The entertainment company, headed by CEO Steve Burke, posted higher quarterly operating cash flow, the profitability metric it uses, than in the year-ago period. Operating cash flow of $1.43 billion compared with $1.34 billion in the year-ago period, up 6.6 percent. The full-year figure of $5.59 billion compared with $4.73 billion in 2013, up 18.1 percent.
As management had predicted, film-unit operating cash flow set a company record in 2014. In 2013, it had hit $438 million, which was a company record at the time.
Comcast said it added 6,000 pay TV subscribers in the fourth quarter to end 2014 with a total of 22.383 million video customers. In the year-ago period, it had grown pay TV subscribers for the first time in 26 quarters, adding 46,000.
Comcast’s fourth-quarter earnings of $1.93 billion rose 0.6 percent from the year-ago period. That amounted to 77 cents per share on an adjusted basis, which came in just shy of Wall Street expectations. Comcast said its revenue rose 4.8 percent to $17.73 billion in the fourth quarter.
The cable giant, which is still waiting for regulatory word on its planned acquisition of Time Warner Cable, on Tuesday also increased its dividend by 11.1 percent to $1 per share on an annualized basis, or 25 cents per share quarterly.

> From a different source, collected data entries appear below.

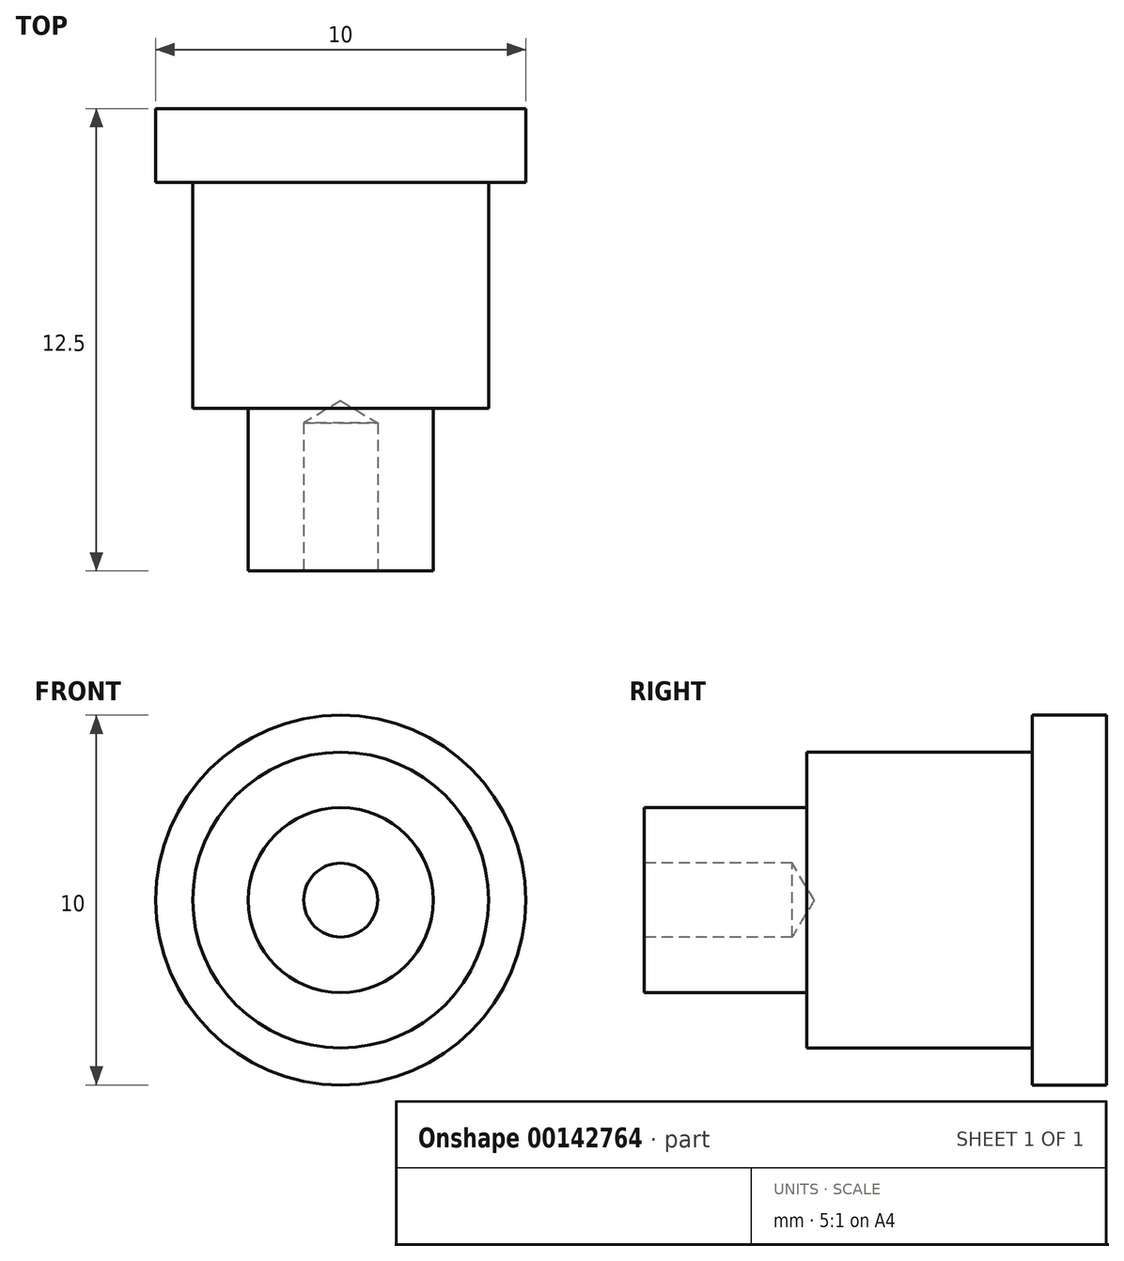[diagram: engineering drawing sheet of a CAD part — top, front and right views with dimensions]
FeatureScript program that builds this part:
annotation { "Feature Type Name" : "Feature", "Feature Type Description" : "" }
export const myFeature = defineFeature(function(context is Context, id is Id, definition is map)
    precondition{}
    {
        {
            var Q0;
            Q0=qCreatedBy(makeId("Front.planeOp"),FACE);
            var sketch = newSketch(context, id + "F0", { "sketchPlane" : qUnion([Q0])});
            skCircle(sketch, "E0", {"center": v(0, 0) * mm, "radius": 2.5 * mm});
            skCircle(sketch, "E1", {"center": v(0, 0) * mm, "radius": 1 * mm});
            skCircle(sketch, "E2", {"center": v(0, 0) * mm, "radius": 4 * mm});
            skCircle(sketch, "E3", {"center": v(0, 0) * mm, "radius": 5 * mm});
            skSolve(sketch);
        }
        {
            var Q0;
            Q0=makeQuery(id+"F0.imprint","IMPRINT",FACE,{"disambiguationData":[TD([[makeQuery(id+"F0.imprint","IMPRINT",EDGE,{"derivedFrom":sQuery(id+"F0.wireOp",EDGE,"E2")}),-1.0]])]});
            extrude(context, id + "F1", {"entities" : qUnion([Q0]), "depth" : 2 * mm});
        }
        {
            var Q0;
            Q0=makeQuery(id+"F0.imprint","IMPRINT",FACE,{"disambiguationData":[TD([[makeQuery(id+"F0.imprint","IMPRINT",EDGE,{"derivedFrom":sQuery(id+"F0.wireOp",EDGE,"E0")}),-1.0]])]});
            extrude(context, id + "F2", {"entities" : qUnion([Q0]), "operationType" : NewBodyOperationType.ADD, "depth" : 8.1 * mm});
        }
        {
            var Q0;
            Q0=makeQuery(id+"F0.imprint","IMPRINT",FACE,{"disambiguationData":[TD([[makeQuery(id+"F0.imprint","IMPRINT",EDGE,{"derivedFrom":sQuery(id+"F0.wireOp",EDGE,"E0")}),1.0]])]});
            extrude(context, id + "F3", {"entities" : qUnion([Q0]), "operationType" : NewBodyOperationType.ADD, "depth" : 12.5 * mm});
        }
        {
            var Q0;
            Q0=makeQuery(id+"F0.imprint","IMPRINT",FACE,{"disambiguationData":[TD([[makeQuery(id+"F0.imprint","IMPRINT",EDGE,{"derivedFrom":sQuery(id+"F0.wireOp",EDGE,"E1")}),1.0]])]});
            var Q1;
            Q1=sQuery(id+"F0.wireOp",EDGE,"E1");
            extrude(context, id + "F4", {"entities" : qUnion([Q0]), "operationType" : NewBodyOperationType.ADD, "surfaceEntities" : qUnion([Q1]), "depth" : 12.5 * mm});
        }
        {
            var Q0;
            {var subQ0=sQuery(id+"F0.wireOp",EDGE,"E1");Q0=makeQuery(id+"F4.boolean.opBoolean","MERGE",FACE,{"derivedFrom":[makeQuery(id+"F3.opExtrude","CAP_FACE",FACE,{"disambiguationData":[OSD([sQuery(id+"F0.wireOp",EDGE,"E0"),subQ0])],"isStart":false}),makeQuery(id+"F4.opExtrude","CAP_FACE",FACE,{"disambiguationData":[OSD([subQ0])],"isStart":false})]});}
            var sketch = newSketch(context, id + "F5", { "sketchPlane" : qUnion([Q0])});
            skCircle(sketch, "E4", {"center": v(0, 0) * mm, "radius": 1 * mm});
            skSolve(sketch);
        }
        {
            var Q0;
            Q0=sQuery(id+"F5.wireOp",VERTEX,"E4.center");
            var Q1;
            Q1=makeQuery(id+"F1.opExtrude","SWEPT_BODY",BODY,{"disambiguationData":[OSD([sQuery(id+"F0.wireOp",EDGE,"E2"),sQuery(id+"F0.wireOp",EDGE,"E3")])]});
            hole(context, id + "F6", {"style" : HoleStyle.SIMPLE, "endStyle" : HoleEndStyle.BLIND, "holeDiameter" : 2 * mm, "holeDepth" : 4 * mm, "locations" : qUnion([Q0]), "scope" : qUnion([Q1])});
        }
    });
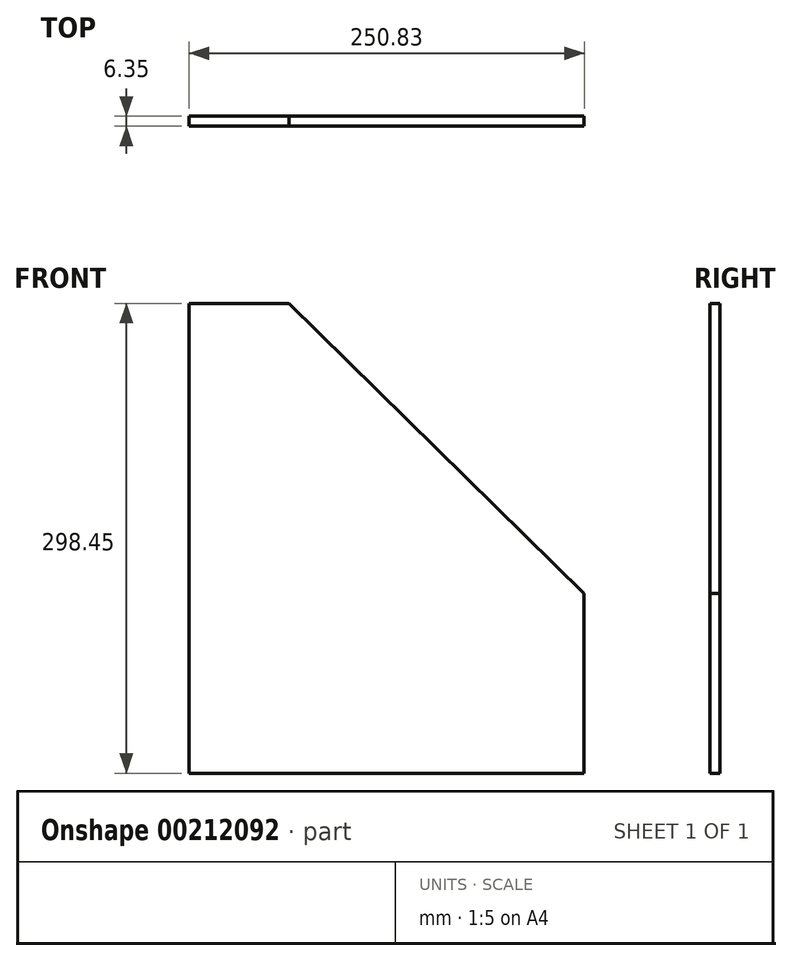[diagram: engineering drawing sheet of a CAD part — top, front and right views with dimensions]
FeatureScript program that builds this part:
annotation { "Feature Type Name" : "Feature", "Feature Type Description" : "" }
export const myFeature = defineFeature(function(context is Context, id is Id, definition is map)
    precondition{}
    {
        {
            var Q0;
            Q0=qCreatedBy(makeId("Front.planeOp"),FACE);
            var sketch = newSketch(context, id + "F0", { "sketchPlane" : qUnion([Q0])});
            skLineSegment(sketch, "E0.bottom", {"start": v(0, 0) * mm, "end": v(250.82, 0) * mm});
            skLineSegment(sketch, "E0.top", {"start": v(0, 298.45) * mm, "end": v(63.5, 298.45) * mm});
            skLineSegment(sketch, "E0.left", {"start": v(0, 0) * mm, "end": v(0, 298.45) * mm});
            skLineSegment(sketch, "E0.right", {"start": v(250.83, 0) * mm, "end": v(250.83, 114.3) * mm});
            skLineSegment(sketch, "E1", {"start": v(63.5, 298.45) * mm, "end": v(250.83, 114.3) * mm});
            skSolve(sketch);
        }
        {
            var Q0;
            Q0 = qSketchRegion(id + "F0", true);
            extrude(context, id + "F1", {"entities" : qUnion([Q0]), "depth" : 6.35 * mm});
        }
    });
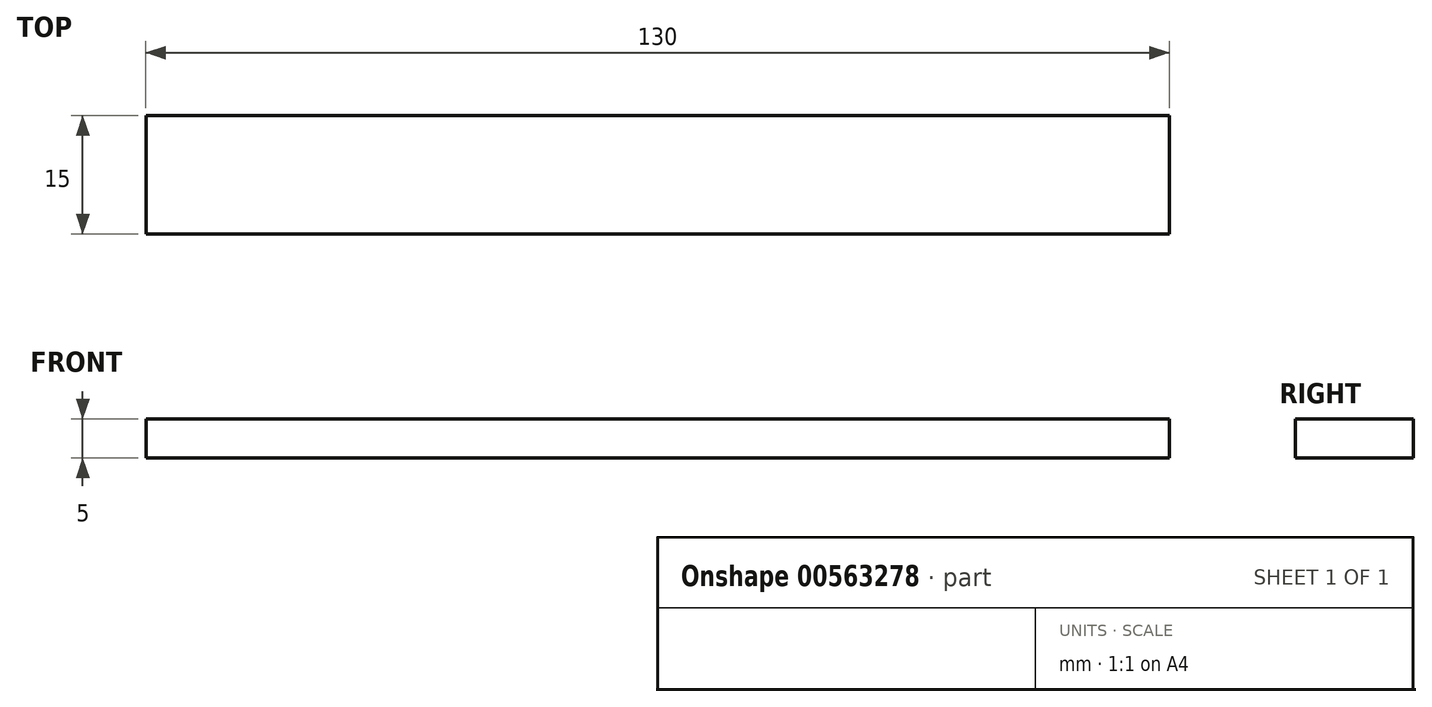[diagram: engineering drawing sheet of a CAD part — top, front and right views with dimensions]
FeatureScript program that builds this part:
annotation { "Feature Type Name" : "Feature", "Feature Type Description" : "" }
export const myFeature = defineFeature(function(context is Context, id is Id, definition is map)
    precondition{}
    {
        {
            var Q0;
            Q0=qCreatedBy(makeId("Top.planeOp"),FACE);
            var sketch = newSketch(context, id + "F0", { "sketchPlane" : qUnion([Q0])});
            skLineSegment(sketch, "E0.bottom", {"start": v(86.23, 0) * mm, "end": v(-43.77, 0) * mm});
            skLineSegment(sketch, "E0.top", {"start": v(86.23, 15) * mm, "end": v(-43.77, 15) * mm});
            skLineSegment(sketch, "E0.left", {"start": v(86.23, 0) * mm, "end": v(86.23, 15) * mm});
            skLineSegment(sketch, "E0.right", {"start": v(-43.77, 0) * mm, "end": v(-43.77, 15) * mm});
            skSolve(sketch);
        }
        {
            var Q0;
            Q0 = qSketchRegion(id + "F0", true);
            extrude(context, id + "F1", {"entities" : qUnion([Q0]), "depth" : 5 * mm, "offsetDistance" : 25 * mm});
        }
    });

Comcast also increased its stock buyback program authorization to $10 billion. “At this time, Comcast plans to repurchase $4.25 billion during 2015, subject to market conditions,” the company said. “Additional stock repurchases will be determined after the closing of the Time Warner Cable merger and the subsequent divestiture transactions.”
Comcast chairman and CEO Brian Roberts said: “2014 was a great year financially, operationally, and strategically for Comcast NBCUniversal. We continued to execute incredibly well as we accelerated our innovation, launched new products and brought amazing films, shows and theme park attractions to consumers.” He highlighted that Comcast’s video subscriber trends were “the best in seven years.”
Added Roberts: “NBCUniversal also had a standout performance in 2014, with 18 percent growth in operating cash flow, driven by a successful Sochi Olympics, continued momentum at NBC broadcast, the successful opening of The Wizarding World of Harry Potter-Diagon Alley in Orlando, and strong box-office performance from Universal Pictures.”
The chairman briefly mentioned one of the big topics surrounding Comcast right now: the regulatory review of the TW Cable deal. “We enter 2015 with great momentum and significant opportunities ahead, and we look forward to receiving regulatory approval for the Time Warner Cable merger,” Roberts said.
Comcast cited $99 million in quarterly and $237 million in full-year 2014 costs from the Time Warner Cable and related transactions in its earnings report.
At NBCUniversal, fourth-quarter revenue increased 2.3 percent to $6.6 billion, driven by growth in theme parks and broadcast TV offset by lower filmed entertainment revenue amid a year-over-year decline in home entertainment, as the year-ago period benefited from strong contributions from Despicable Me 2. Operating cash flow increased driven by the stronger results at theme parks and broadcast TV, partially offset by lower film results and lower cable networks figures, driven by a 5.6 percent decline in advertising revenue along with a slight increase in operating costs.
For 2014, NBCUniversal revenue increased 7.5 percent to $25.4 billion, or 2.9 percent when excluding the Sochi Olympics. Operating cash flow increased 15.3 percent when excluding Sochi, “reflecting solid results at each business segment,” the company said.
For the full year, film unit revenue fell 8.2 percent to $5 billion, “reflecting lower theatrical and home entertainment revenue, primarily due to the strong performances of Despicable Me 2 and Fast and Furious 6 in 2013. Operating cash flow rose to a company record $711 million “as lower revenues were more than offset by a decrease in the amortization of film costs and reduced advertising, marketing and promotion expense due to a reduced film slate,” the company said.
Full-year 2014 broadcast revenue increased 20 percent to $8.5 billion due to higher advertising and retransmission consent fees as operating cash flow more than doubled to $734 million amid the higher revenue and an only “modest” increase in operating costs and expenses, the company said.
Full-year cable networks unit revenue rose 3.9 percent to $9.6 billion amid higher distribution revenue, partially offset by a 3.5 percent decrease in advertising revenue. Operating cash flow increased 2.5 percent to $3.6 billion thanks to the higher revenue and flat operating costs, “even as we continue to invest in programming,” the company said.